Quem sabia de vaqueiros, sabia, para além das aparências, da vida dura que levavam, da sua espantosa capacidade de sobreviver nas condições mais adversas da caatinga: parecia não haver seca nem fome que os matasse. No Campo de Gado, tangendo a boiada, faziam o espetáculo para os meninos que, escondidos dos pais, corriam atrás de bezerros e de bodes.
Luiz Gonzaga deixava siderada a gente do sertão. Só muito depois se saberia (e talvez ainda hoje nem se saiba) que o grande "Lua" inventou aquela coisa toda, os seus ritmos, no Rio de Janeiro, mais precisamente na Lapa, onde durante muito tempo cantou sambas e boleros. Pernambucano de Exu, ele parecia ter o dom do movimento que os cultos afrobrasileiros atribuem a quem carrega essa divindade na cabeça. Juntamente com Humberto Teixeira, cearense, político e intelectual apaixonado pelo Brasil, recriou musicalmente a atmosfera do sertão.
A canção gonzaguiana é um dialeto do imaginário nordestino, assim como o "jorjamadês" é a fala de uma Bahia imaginária.

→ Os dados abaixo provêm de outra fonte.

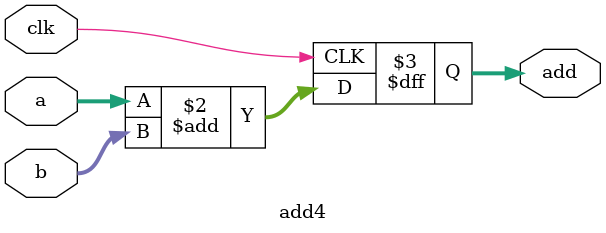
<source format=v>
module correlator(out,a,b,clk);
output[4:0] out;
input[15:0] a,b;
input clk;
wire[2:0] sum1,sum2,sum3,sum4;
wire[3:0] temp1,temp2;

detect	u1(sum1,a[3:0],b[3:0],clk),
	u2(sum2,a[7:4],b[7:4],clk),
	u3(sum3,a[11:8],b[11:8],clk),
	u4(sum4,a[15:12],b[15:12],clk);
add3 	u5(temp1,sum1,sum2,clk),
	u6(temp2,sum3,sum4,clk);
add4 	u7(out,temp1,temp2,clk);
endmodule

module detect(sum,a,b,clk);
output[2:0] sum;
input clk;
input[3:0] a,b;
wire[3:0] ab;
reg[2:0] sum;

assign ab = a ^ b;

always @(posedge clk)
  begin
	case(ab)
	'd0: sum = 4;
	'd1,'d2,'d4,'d8:  sum = 3;
	'd3,'d5,'d6,'d9,'d10,'d12: sum = 2;
	'd7,'d11,'d13,'d14: sum = 1;	
	'd15: sum = 0;
	endcase
  end
endmodule

module add3(add,a,b,clk);
output[3:0] add;
input[2:0] a,b;
input clk;
reg[3:0] add;
always @(posedge clk)
begin  add = a + b;  end
endmodule

module add4(add,a,b,clk);
output[4:0] add;
input[3:0] a,b;
input clk;
reg[4:0] add;

always @(posedge clk)
begin  add = a + b;  end
endmodule

</source>
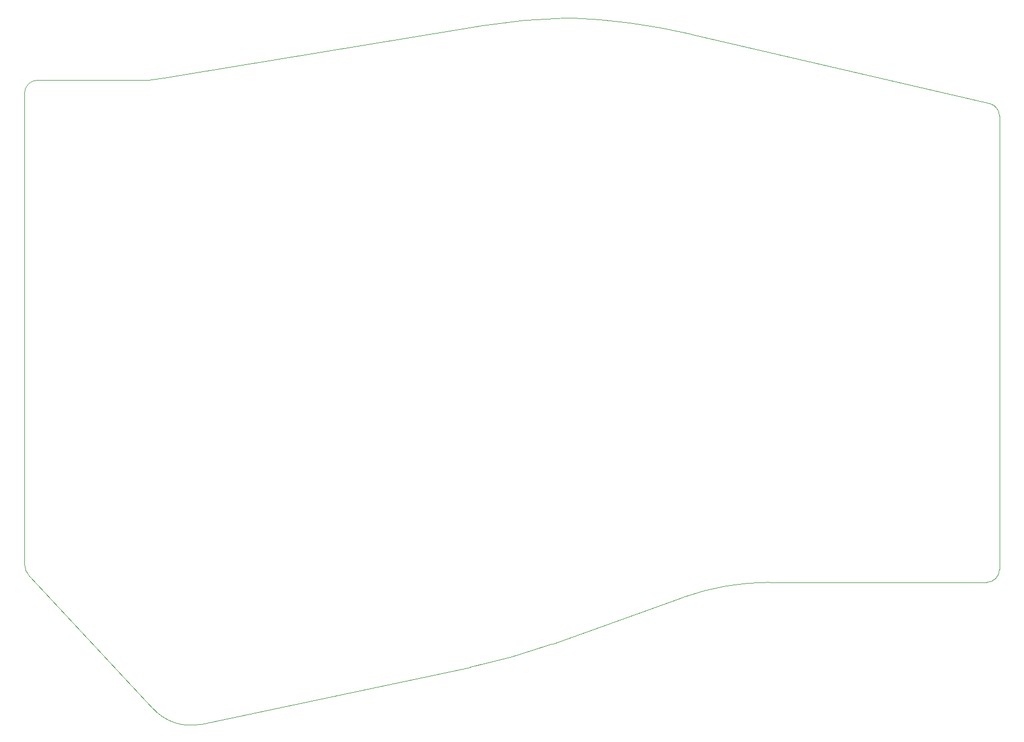
<source format=gbr>
G04 #@! TF.GenerationSoftware,KiCad,Pcbnew,(5.1.4)-1*
G04 #@! TF.CreationDate,2020-11-30T21:40:23+01:00*
G04 #@! TF.ProjectId,stm32split,73746d33-3273-4706-9c69-742e6b696361,rev?*
G04 #@! TF.SameCoordinates,Original*
G04 #@! TF.FileFunction,Profile,NP*
%FSLAX46Y46*%
G04 Gerber Fmt 4.6, Leading zero omitted, Abs format (unit mm)*
G04 Created by KiCad (PCBNEW (5.1.4)-1) date 2020-11-30 21:40:23*
%MOMM*%
%LPD*%
G04 APERTURE LIST*
%ADD10C,0.050000*%
G04 APERTURE END LIST*
D10*
X92072878Y-53427702D02*
X92072878Y-127082249D01*
X110823511Y-51427702D02*
X94072878Y-51427702D01*
X92072878Y-53427702D02*
G75*
G02X94072878Y-51427702I2000000J0D01*
G01*
X111425222Y-51384377D02*
G75*
G02X110823511Y-51427702I-601711J4156675D01*
G01*
X111425222Y-51384376D02*
X113768409Y-51045181D01*
X174605770Y-139672050D02*
G75*
G02X161719369Y-143322407I-33636822J94173056D01*
G01*
X244497265Y-128020256D02*
G75*
G02X242497265Y-130020256I-2000000J0D01*
G01*
X242919931Y-55054771D02*
G75*
G02X244497265Y-57009599I-422666J-1954828D01*
G01*
X244497265Y-128020256D02*
X244497265Y-57009599D01*
X208557152Y-130020256D02*
X242497265Y-130020256D01*
X174605770Y-139672049D02*
X195102424Y-132351034D01*
X195102423Y-132351034D02*
G75*
G02X208557152Y-130020256I13454729J-37669222D01*
G01*
X112214778Y-149843027D02*
X92879826Y-129129326D01*
X92879827Y-129129326D02*
G75*
G02X92072878Y-127082249I2193051J2047077D01*
G01*
X119739046Y-152227323D02*
G75*
G02X112214778Y-149843027I-1660034J7825872D01*
G01*
X119739046Y-152227324D02*
X161719369Y-143322407D01*
X196153245Y-44180555D02*
X242919931Y-55054771D01*
X177270015Y-41653149D02*
G75*
G02X196153245Y-44180555I-3764159J-99929130D01*
G01*
X163144340Y-42949643D02*
G75*
G02X177270014Y-41653148I16179689J-98682408D01*
G01*
X113768409Y-51045181D02*
X163144340Y-42949643D01*
M02*

</source>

Imaginário, veja-se bem, e não mentira, porque se tratava de recriação. O zabumba, o fole das sanfonas e os passos entrecortados dos forrós são reais; real era a existência de um baião originário ("no Ceará, os cegos pediam esmola em ritmo de baião", dizia Teixeira); sempre foi real a inclemência das secas; mas realmente feliz era o vaqueiro na hora do aboio. O Polígono das Secas era, sim, o Polígono do Baião. Teixeira e Gonzaga fizeram disso tudo uma literatura cantada, que ainda hoje é engenho de emoções. "Asa Branca", obra-prima, é uma das veredas que levam ao Grande Sertão.
Eu teria 12 anos, por aí. Gonzaga, aos quarenta e poucos, estava no auge. Nunca me esqueci do concerto (eterno patrocínio do Colírio Moura Brasil) no Campo do Gado. Era noite de céu brilhante. Enluarado, Gonzaga subiu ao palanque, com chapéu de couro cru e três estrelas na aba da frente, gibão de couro, alpercatas e sanfona prateada dependurada no pescoço. O grito de louvação do povo, longo, em uníssono, fez vibrar o madeirame do palco. Como esquecer?
O aboio do grande "Lua" faz vibrar a alma nordestina, mas é toda a cultura brasileira que o inscreve na história como mito.